45. A fascinating location removed early in the development process of Fallout 2 was TV Town, which would have been a city built by an intelligent computer and based on television shows from the 50s and 60s. Its idyllic nature would have been the envy of all the other nearby settlements, but alas, the content was cut. An Area 51 location was also cut.
46. There have been a lot cancelled Fallout games and failed Fallout projects in the history of the series. “Several” iPhone titles have been pitched and rejected. A PlayStation version of Fallout was in development for about 3-4 months before Interplay abandoned it, and a squad based first and third person tactical game called Fallout Extreme never got past the concept stage. Fallout Pen and Paper d20, which began development under Interplay, was forced to change the game’s name to Exodus after the company was purchased by Bethesda, effectively “cancelling” it as a Fallout title.

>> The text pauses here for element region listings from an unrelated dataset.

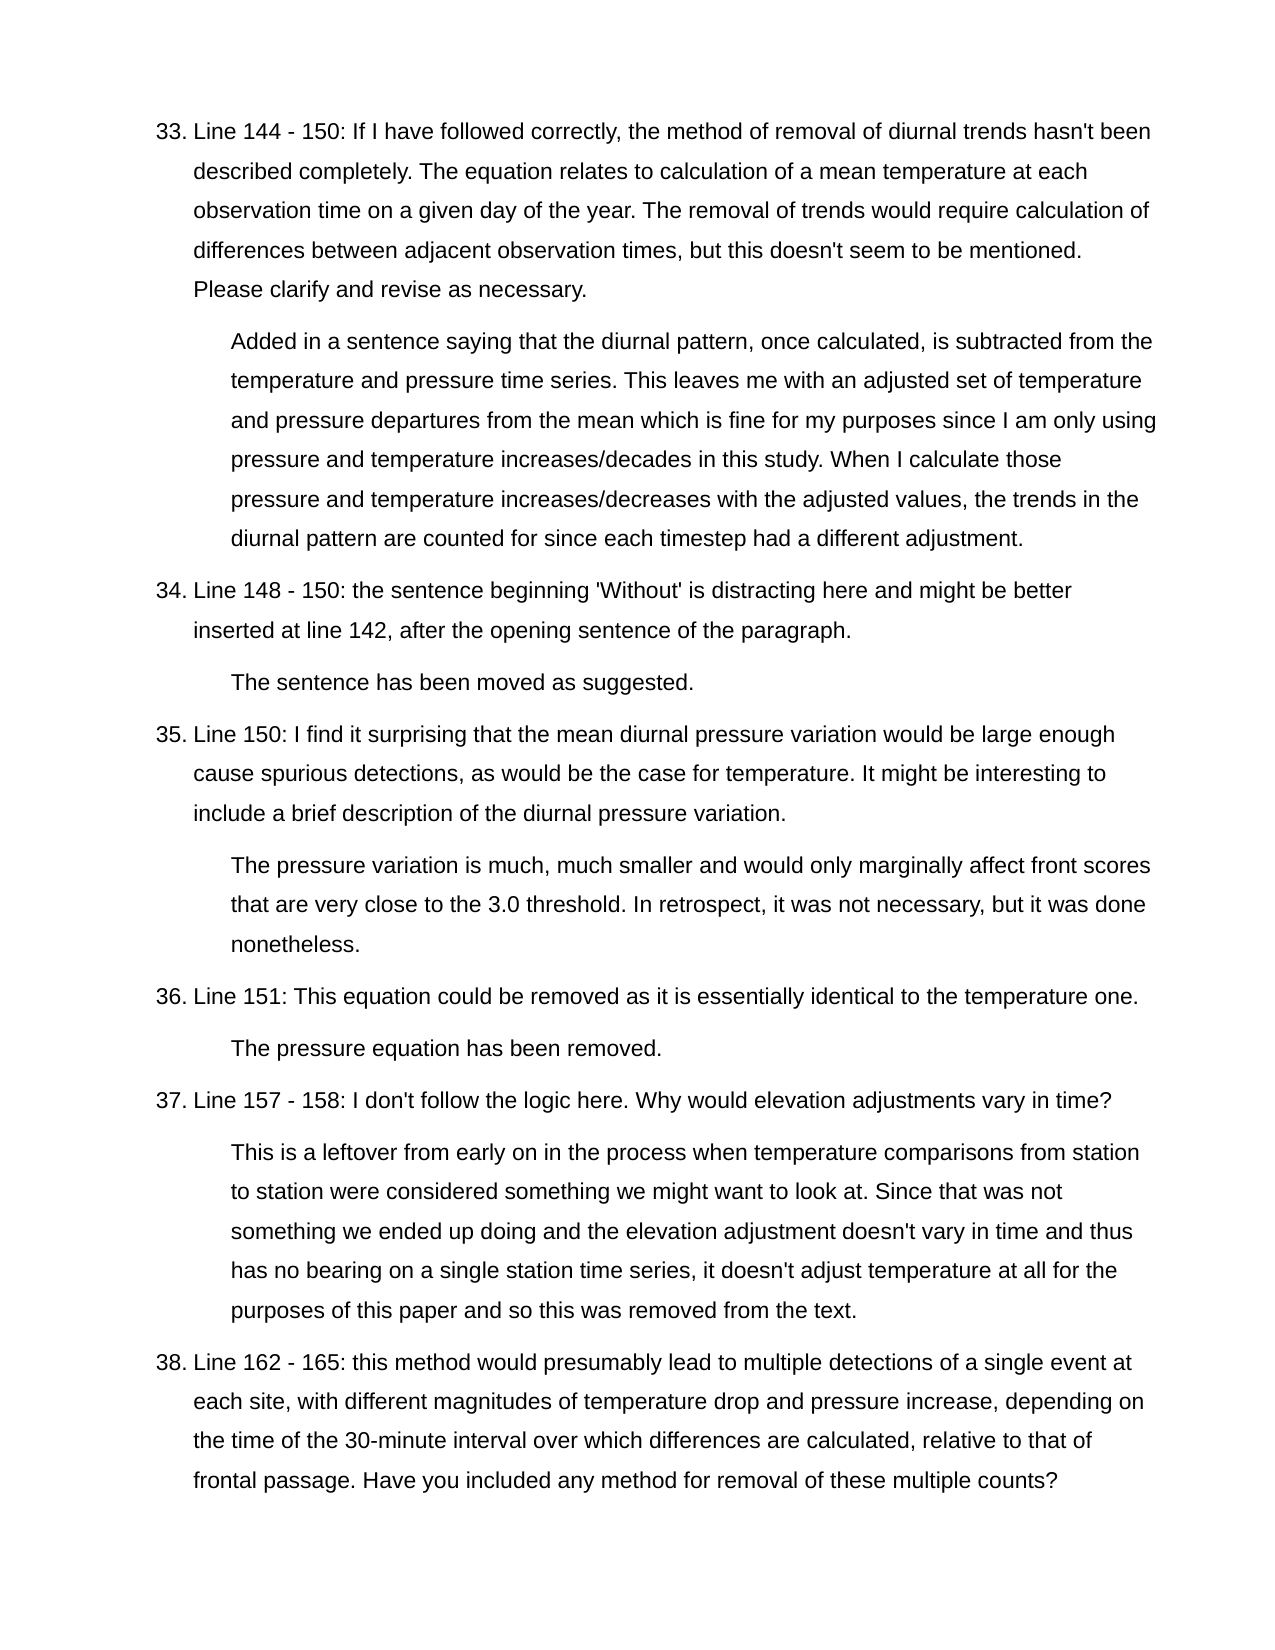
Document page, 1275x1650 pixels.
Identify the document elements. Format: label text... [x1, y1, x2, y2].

list Line 150: I find it surprising that the mean diurnal pressure variation would be large enough cause spurious detections, as would be the case for temperature. It might be interesting to include a brief description of the diurnal pressure variation. [156, 721, 1157, 826]
list The sentence has been moved as suggested. [193, 669, 1157, 695]
list The pressure equation has been removed. [193, 1035, 1157, 1061]
list Line 148 - 150: the sentence beginning 'Without' is distracting here and might be better inserted at line 142, after the opening sentence of the paragraph. [156, 577, 1157, 643]
list Line 157 - 158: I don't follow the logic here. Why would elevation adjustments vary in time? [156, 1087, 1157, 1113]
list Line 144 - 150: If I have followed correctly, the method of removal of diurnal trends hasn't been described completely. The equation relates to calculation of a mean temperature at each observation time on a given day of the year. The removal of trends would require calculation of differences between adjacent observation times, but this doesn't seem to be mentioned. Please clarify and revise as necessary. [156, 118, 1157, 302]
list Added in a sentence saying that the diurnal pattern, once calculated, is subtracted from the temperature and pressure time series. This leaves me with an adjusted set of temperature and pressure departures from the mean which is fine for my purposes since I am only using pressure and temperature increases/decades in this study. When I calculate those pressure and temperature increases/decreases with the adjusted values, the trends in the diurnal pattern are counted for since each timestep had a different adjustment. [193, 328, 1157, 552]
list This is a leftover from early on in the process when temperature comparisons from station to station were considered something we might want to look at. Since that was not something we ended up doing and the elevation adjustment doesn't vary in time and thus has no bearing on a single station time series, it doesn't adjust temperature at all for the purposes of this paper and so this was removed from the text. [193, 1139, 1157, 1323]
list Line 162 - 165: this method would presumably lead to multiple detections of a single event at each site, with different magnitudes of temperature drop and pressure increase, depending on the time of the 30-minute interval over which differences are calculated, relative to that of frontal passage. Have you included any method for removal of these multiple counts? [156, 1348, 1157, 1493]
list The pressure variation is much, much smaller and would only marginally affect front scores that are very close to the 3.0 threshold. In retrospect, it was not necessary, but it was done nonetheless. [193, 852, 1157, 957]
list Line 151: This equation could be removed as it is essentially identical to the temperature one. [156, 983, 1157, 1009]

Both Tactics and Brotherhood of Steel were to receive sequels; BoS 2, put into production before the release of the original and referred to as “Vagrant Lands”, was almost finished when massive layoffs at Interplay in 2004 impeded its release. Fallout:Tactics 2, which would have taken place near Florida, was cancelled once Fallout Tactics: Brotherhood of Steel began to sell poorly. And Project v13, the Interplay Fallout MMO, was ultimately shut down due to the licensing ownership issues with Bethesda.
47. Judging from the concept art , Interplay may have designed Project v13, aka Fallout Online, to take place in Seattle or the Pacific Northwest. Fallout Extreme, another cancelled Fallout project, would have also taken place in the Pacific Northwest and included locations like The Sound, Capitol Hill, Issaquah Nation, Mount St. Helens (site of Vault 6) and something called Seattle Underground.
48. At one point there was content written for Fallout that would have included a mutated humanoid race of raccoons, resulting from FEV experimentation. While the developers felt it was well written, they also thought it wouldn’t fit the universe of Fallout very well, and so it was cut from the final version. The only trace that remains in the game is a holodisk detailing the experiment.
49. In Fallout 2, there was originally going to be a "gay faction" called the Rainbow Federation. The content was cut from the final version but judging by the dialogue files left behind, perhaps that was for the best.
50. There is sufficient evidence in the Fallout 3 code to suggest the Lone Wanderer was originally meant to pitch baseballs as one of their attacks. This means at one point in development it was possible to throw items other than grenades. That feature was cut but reappared somewhat in New Vegas, in the form of throwing spears, hatchets, and tomahawks. Meanwhile, plans for piggy bank mines and mason jar mines appear to have never left the concept stage.